Quel giorno era un sei di dicembre. June era entrata in un grande magazzino del centro ed era andata dritta al reparto della biancheria. Aveva scartato pigiami e sottovesti: le serviva una camicia da notte ampia e coprente. Aveva evitato le fantasie floreali, le righe, i pois e tutto ciò che era bianco, alla fine aveva scelto questa camicia da notte azzurrina ed era andata alla cassa. La commessa aveva sì e no la sua età, June se la ricordava solo per via di una voglia di vino sulla guancia sinistra. Era la prima volta che comprava qualcosa con i suoi soldi. Le era sembrato un po’ triste. Uscita dal grande magazzino, non ricordava se fosse davvero Macy’s, era andata a sedersi in un bar e ordinato una cioccolata calda con panna. L’aveva bevuta lenta, prima tutta la panna, pensando pensieri che ora non ricordava. Ricordava però che il bar era mezzo vuoto – una coppia che rideva, una donna con molti sacchetti – e che la pioggia che batteva sui vetri aveva la consistenza dei primi fiocchi di neve. In sottofondo una di quelle canzoni di Natale un po’ tristi, non avrebbe saputo dire quale. Il ragazzo, quello della coppia, a un certo punto aveva appoggiato i gomiti sul tavolino e di slancio aveva baciato la ragazza. Lei era rimasta immobile, le guance arrossate. June l’aveva guardata e aveva finito la sua cioccolata, poi aveva pagato ed era tornata a casa, senza fretta.

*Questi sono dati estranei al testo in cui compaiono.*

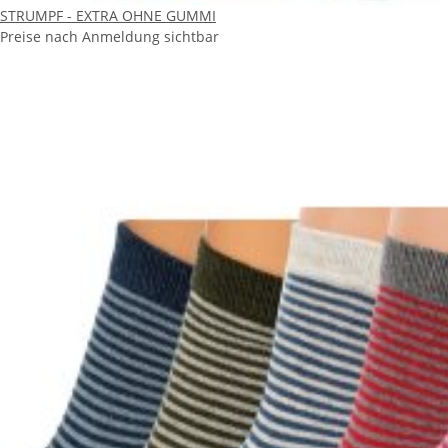
STRUMPF - EXTRA OHNE GUMMI
Preise nach Anmeldung sichtbar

Arrivata aveva nascosto il sacchetto sotto il letto. All’alba era uscita e si era incontrata con Martha. Insieme erano andate in quel quartiere di periferia che non conoscevano, quello dell’ospedale. Martha diceva che era più sicuro perché lontano da casa. Aveva anche abbozzato un sorriso. June ricordava che indossava un cappottino a chimono, lei era già in camicia da notte. Quel giorno l’insegnante di lettere le avrebbe portare a teatro, davano Lady Macbeth, anche questo June se lo ricordava. Che ricordo ridicolo. Martha ci sarebbe andata, a teatro.
Alla fine di tutto, Bill era venuto a prenderla, forse era stata Martha a chiamarlo. Lui le aveva sorriso e l’aveva baciata sopra la testa. Si capiva che le era grato. Lei forse aveva pianto, o forse no, non ricordava. A Thomas non l’aveva mai detto.
– June?
La madre era in piedi sulla soglia della porta. I suoi capelli, leggermente ramati, facevano pensare a un nido di rondini.
– Non vorrai venire di là in camicia da notte?
June si guardò e scosse la testa.
– Sbrigati, ti aspettano tutti.
Lei annuì che sapeva e la madre tornò di là, sentì i suoi piccoli passi lungo il corridoio. Distese la camicia sul letto, piegò prima una manica, poi l’altra e infine la chiuse su sé stessa due volte. La ripose nel cassetto sotto un maglione, poi scelse una blusa di raso e se la infilò. La sentì scivolare sopra la pelle, morbida, fresca. Il caffè raffreddato e la canfora si mischiarono in un odore dolce e pungente come quei profumi che da bambina disprezzi, ma col tempo inizi a capire. June si alzò, stirò le pieghe del copriletto e richiuse il cassetto. Girò la chiave da cui ciondolava un cordino intrecciato uguale a quello che cadeva dalle tende. Un attimo prima di lasciare la stanza, si guardò nello specchio sopra il comò e sistemò una ciocca di capelli dietro l’orecchio, fece scivolare la mano sul raso della camicetta. La fermò sopra il seno, provò un sorriso. Il bianco le donava, dopotutto.